Forget Me Not, directed by Olivier Bernier, is the story of the Bernier family as they struggle to get the best possible education for their son Emilio, who has Down Syndrome. The New York City School System is said to be the most segregated school system in the country for children with disabilities. The Berniers want Emilio to be in inclusive settings, around children that are not disabled. There are good reasons for this. But will the bureaucracy agree? This is a well done exploration of the issue facing special needs children. Is it better to have them in smaller segregated schools, or will they learn better amidst a broader school population?

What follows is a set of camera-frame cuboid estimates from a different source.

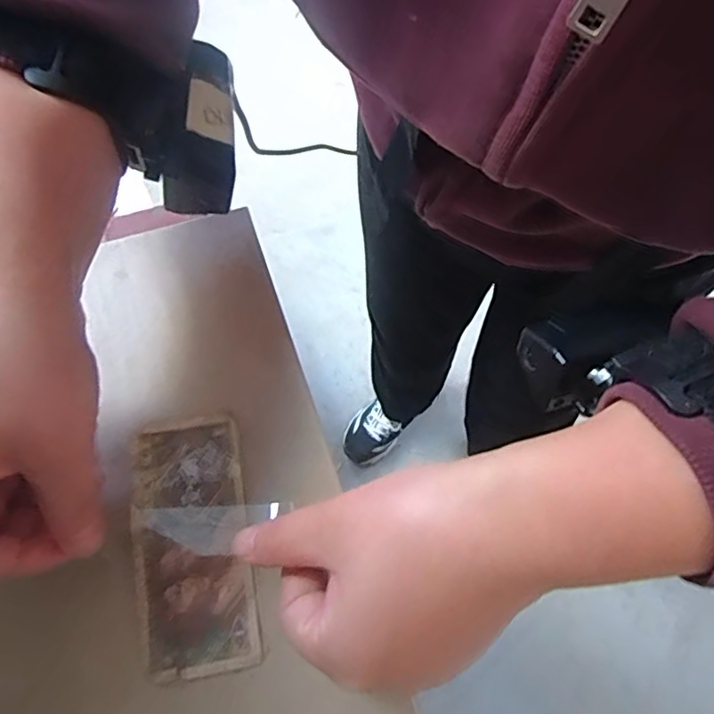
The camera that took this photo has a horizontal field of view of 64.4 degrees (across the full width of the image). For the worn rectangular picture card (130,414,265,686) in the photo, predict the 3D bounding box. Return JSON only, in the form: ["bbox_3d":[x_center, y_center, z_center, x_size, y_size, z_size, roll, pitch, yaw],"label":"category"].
[{"bbox_3d":[-0.075,0.083,0.260,0.049,0.006,0.111,-10,68,-6],"label":"worn rectangular picture card"}]

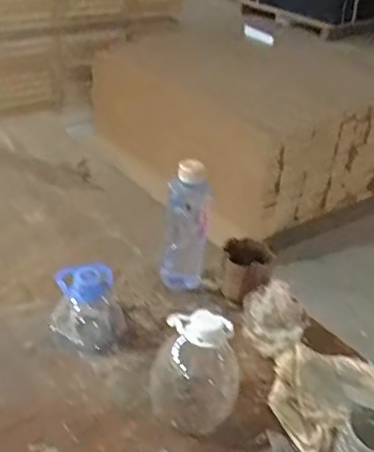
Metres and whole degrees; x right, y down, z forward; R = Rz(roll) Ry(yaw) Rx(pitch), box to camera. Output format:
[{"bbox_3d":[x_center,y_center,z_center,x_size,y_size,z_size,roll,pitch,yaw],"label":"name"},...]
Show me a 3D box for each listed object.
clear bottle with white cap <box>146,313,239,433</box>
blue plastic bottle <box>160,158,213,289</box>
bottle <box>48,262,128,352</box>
[{"bbox_3d":[0.011,0.144,0.626,0.085,0.113,0.074,18,34,19],"label":"clear bottle with white cap"},{"bbox_3d":[0.000,0.001,0.806,0.058,0.180,0.051,3,32,-4],"label":"blue plastic bottle"},{"bbox_3d":[-0.120,0.094,0.721,0.089,0.081,0.066,6,32,1],"label":"bottle"}]

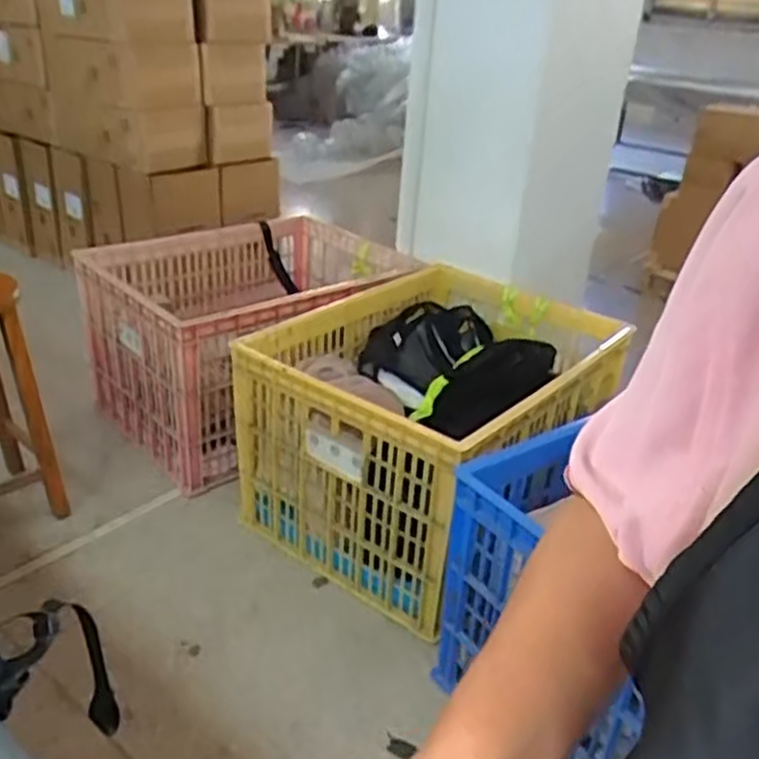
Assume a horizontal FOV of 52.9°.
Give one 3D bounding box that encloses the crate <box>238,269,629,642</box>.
[{"bbox_3d":[0.158,0.108,1.975,0.625,0.518,0.871,23,33,32],"label":"crate"}]

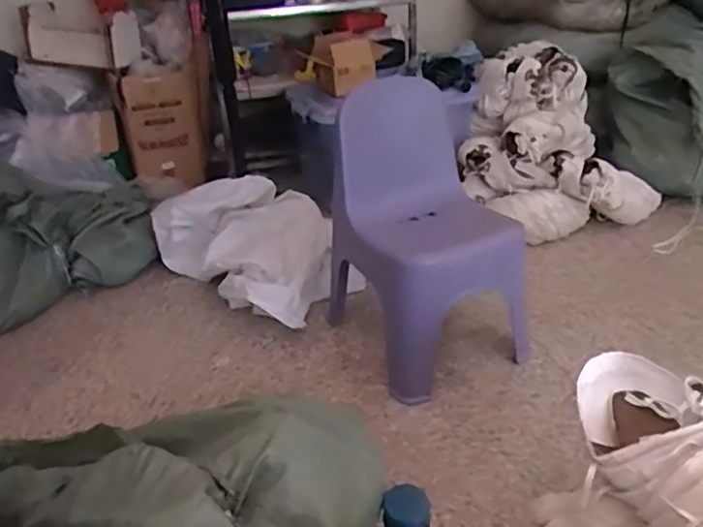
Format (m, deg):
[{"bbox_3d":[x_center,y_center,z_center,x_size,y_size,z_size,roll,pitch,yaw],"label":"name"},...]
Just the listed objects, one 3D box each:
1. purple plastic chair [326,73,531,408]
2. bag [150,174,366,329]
[{"bbox_3d":[0.157,-0.052,1.276,0.320,0.550,0.324,-18,33,-24],"label":"purple plastic chair"},{"bbox_3d":[-0.217,-0.051,1.545,0.461,0.201,0.376,21,38,35],"label":"bag"}]

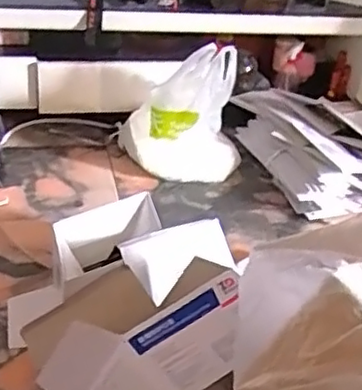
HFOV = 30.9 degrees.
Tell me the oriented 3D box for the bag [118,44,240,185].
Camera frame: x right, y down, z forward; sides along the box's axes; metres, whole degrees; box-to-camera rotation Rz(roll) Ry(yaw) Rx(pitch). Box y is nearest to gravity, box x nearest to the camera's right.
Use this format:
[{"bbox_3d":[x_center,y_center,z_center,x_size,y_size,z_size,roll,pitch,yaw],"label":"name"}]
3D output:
[{"bbox_3d":[0.002,-0.231,1.921,0.364,0.377,0.174,8,32,0],"label":"bag"}]

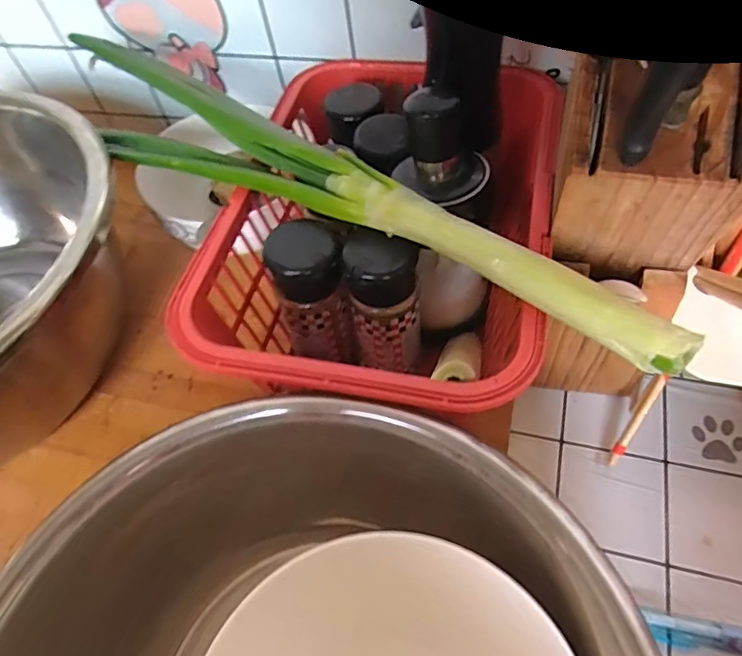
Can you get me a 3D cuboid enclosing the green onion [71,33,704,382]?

Ferroequinology, directed by Alex Nevill, shows us two photographers with a fascination with railroads. One creates a photo-journal of a passenger train voyage focusing of the community of people on the train. The other seeks rural settings to wait (sometimes in vain) for a freight train to come through. In a world where most people are in a hurry to get somewhere or do something, these two have opted to take a slower pace. While the film focuses on the photographers, we note that the filmmaker also has a good eye for the beauty of railroads.
Doggy Love, directed by Mahmoud Ghaffari, shows us Yanni and Aslan, two people who work together in a dog shelter in Iran. Aslan is in love with Yanni, but she doesn’t reciprocate. This is a country where dogs are not valued. They are considered dirty, diseased, and even viewed as against the Islamic faith. This is not the kind of humane animal shelter we imagine. It is chaotic. The two have few resources to feed or care for the dogs—and it leads to problems that might upset many viewers.
All of these films are currently airing at Slamdance ’22.